» **Excerpted text**

________

William T. McGee

Linezolid in Methicillin-Resistant Staphylococcus aureus Nosocomial Pneumonia: A Randomized, Controlled Study

BACKGROUND Post hoc analyses of clinical trial data suggested that linezolid may be more effective than vancomycin for treatment of methicillin-resistant Staphylococcus aureus (MRSA) nosocomial pneumonia. This study prospectively assessed efficacy and safety of linezolid, compared with a dose-optimized vancomycin regimen, for treatment of MRSA nosocomial pneumonia. METHODS This was a prospective, double-blind, controlled, multicenter trial involving hospitalized adult patients with hospital-acquired or healthcare-associated MRSA pneumonia. Patients were randomized to receive intravenous linezolid (600 mg every 12 hours) or vancomycin (15 mg/kg every 12 hours) for 7-14 days. Vancomycin dose was adjusted on the basis of trough levels. The primary end point was clinical outcome at end of study (EOS) in evaluable per-protocol (PP) patients. Prespecified secondary end points included response in the modified intent-to-treat (mITT) population at end of treatment (EOT) and EOS and microbiologic response in the PP and mITT populations at EOT and EOS. Survival and safety were also evaluated. RESULTS Of 1184 patients treated, 448 (linezolid, n = 224; vancomycin, n = 224) were included in the mITT and 348 (linezolid, n = 172; vancomycin, n = 176) in the PP population. In the PP population, 95 (57.6%) of 165 linezolid-treated patients and 81 (46.6%) of 174 vancomycin-treated patients achieved clinical success at EOS (95% confidence interval for difference, 0.5%-21.6%; P = .042). All-cause 60-day mortality was similar (linezolid, 15.7%; vancomycin, 17.0%), as was incidence of adverse events. Nephrotoxicity occurred more frequently with vancomycin (18.2%; linezolid, 8.4%). CONCLUSIONS For the treatment of MRSA nosocomial pneumonia, clinical response at EOS in the PP population was significantly higher with linezolid than with vancomycin, although 60-day mortality was similar.

________

» **Dataset extract**
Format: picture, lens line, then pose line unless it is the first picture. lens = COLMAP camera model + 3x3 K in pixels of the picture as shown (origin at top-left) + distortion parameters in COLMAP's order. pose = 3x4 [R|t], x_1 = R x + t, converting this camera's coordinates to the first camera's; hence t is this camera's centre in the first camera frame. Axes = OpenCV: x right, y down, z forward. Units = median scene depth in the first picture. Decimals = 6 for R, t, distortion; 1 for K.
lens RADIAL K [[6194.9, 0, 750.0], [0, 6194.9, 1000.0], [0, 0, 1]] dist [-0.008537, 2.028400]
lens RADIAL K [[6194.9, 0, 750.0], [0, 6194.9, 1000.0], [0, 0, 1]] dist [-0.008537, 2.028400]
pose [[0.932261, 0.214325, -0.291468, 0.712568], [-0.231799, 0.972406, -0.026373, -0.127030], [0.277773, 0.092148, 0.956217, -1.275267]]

________

» **Work instructions**
Answer these questions using the abstract on linezolid for MRSA pneumonia.
(a) What intravenous dose and interval of linezolid did patients receive?
(b) How many patients were included in the per-protocol population?
(c) How often did nephrotoxicity occur with vancomycin?

» **Answer**
(a) 600 mg every 12 hours.
(b) 348 patients (172 on linezolid, 176 on vancomycin).
(c) In 18.2% of patients.